Pascal n’aurait pas dû y aller,   comment cacher qu’il se cachait parfois chez Michael   après ça! On risquait de perdre notre petit havre de paix secret. Ça m’agaçait que Michael l’ait tiré du lit, en plus, il y avait des filles. Je les ai écoutés un moment, mais j’ai fini par m’endormir sans le vouloir.

Je me suis vaguement réveillée vers 6h du matin, les invités étaient toujours là et Pascal toujours au salon, le temps de regarder l’heure sur mon natel et je me suis rendormie.
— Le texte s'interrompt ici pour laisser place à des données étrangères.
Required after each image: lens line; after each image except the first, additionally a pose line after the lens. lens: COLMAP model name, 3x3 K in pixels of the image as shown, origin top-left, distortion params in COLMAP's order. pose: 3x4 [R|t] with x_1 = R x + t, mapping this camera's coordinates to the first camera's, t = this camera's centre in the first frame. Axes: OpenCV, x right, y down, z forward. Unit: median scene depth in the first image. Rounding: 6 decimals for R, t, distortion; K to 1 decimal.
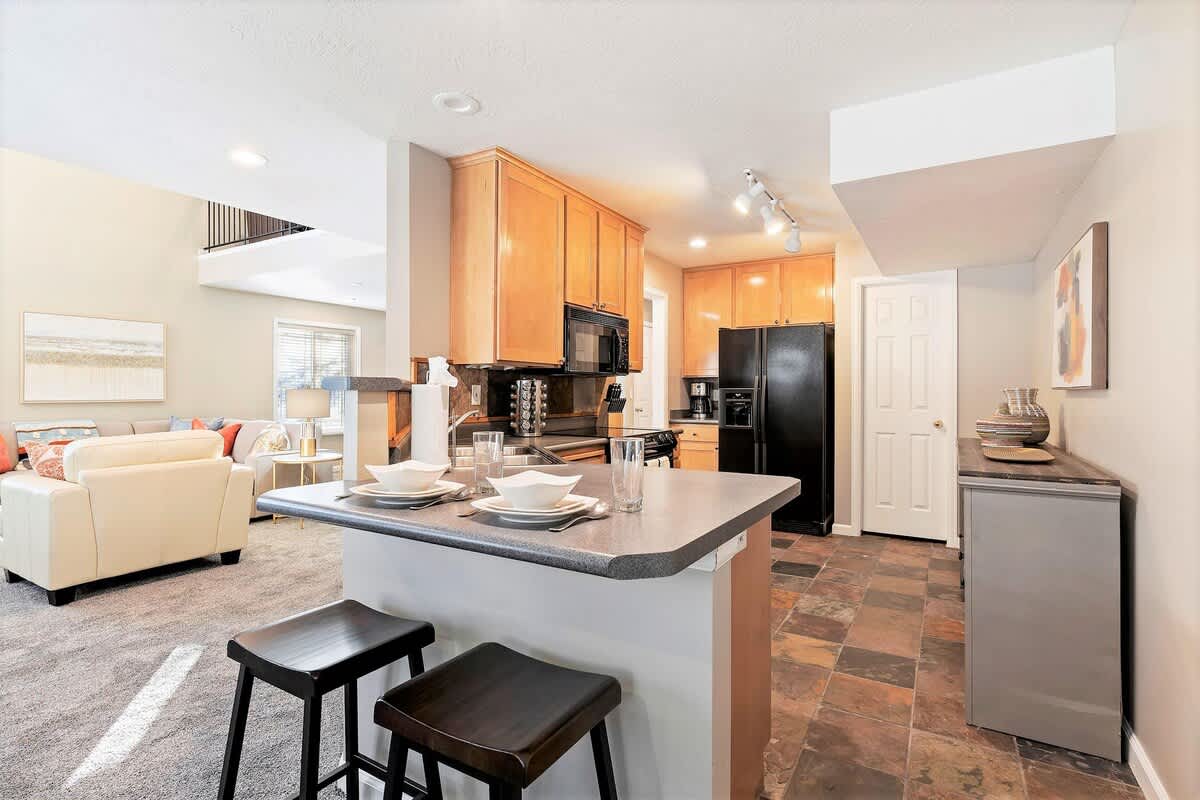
lens RADIAL K [[584.6, 0, 595.8], [0, 584.6, 395.6], [0, 0, 1]] dist [0.003307, 0.000163]
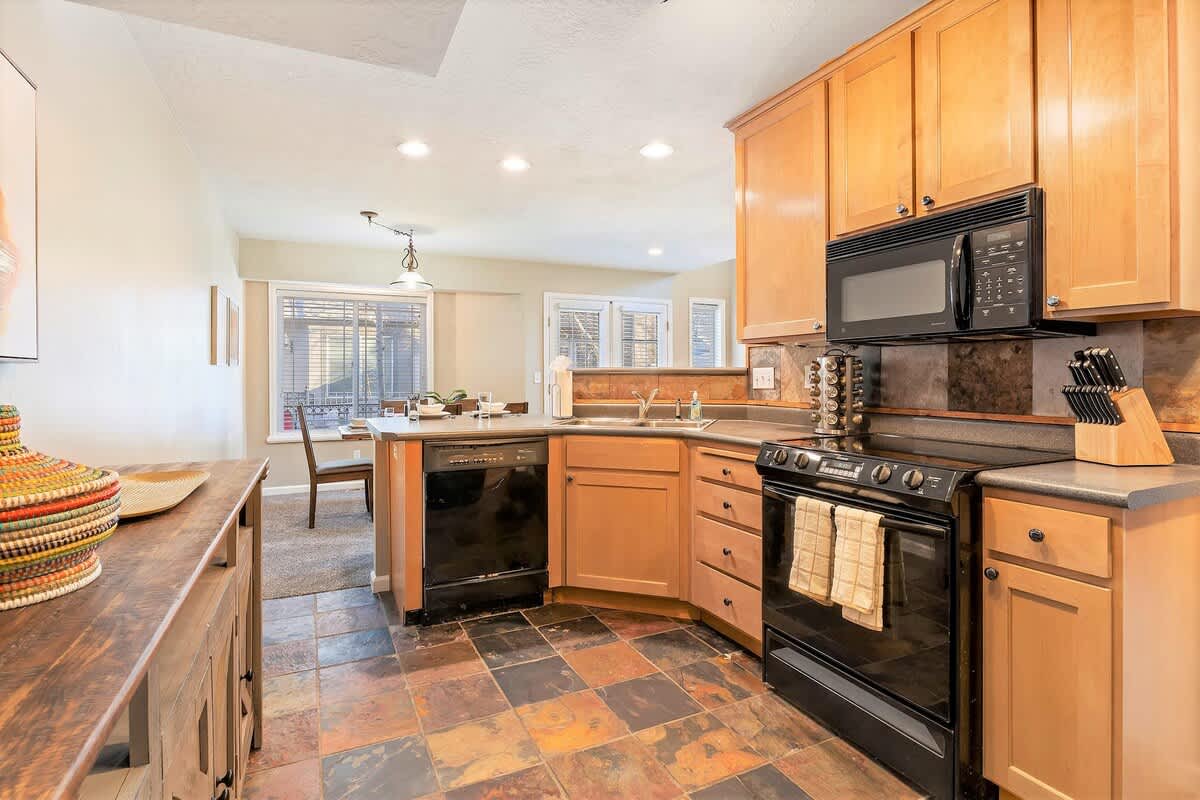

Vers 15h, branle-bas de combat, il fallait y aller, partir… Pascal devait aller chercher sa femme… Le week-end était terminé!

J’ai sauté au lit en rentrant, dormir me faisait au moins oublié, que Jess allait me remplacer auprès de l’homme que j’aime… Dormir était mon sauveur. Ensuite, je me suis abrutie devant la télé à chercher des films d’horreur. J’ai eu la folle envie aussi d’appeler Layne. La seule chose qui m’a retenue était que je n’avais aucune envie de sortir de chez moi, ni de quitter mon canapé, ni mon training défoncé.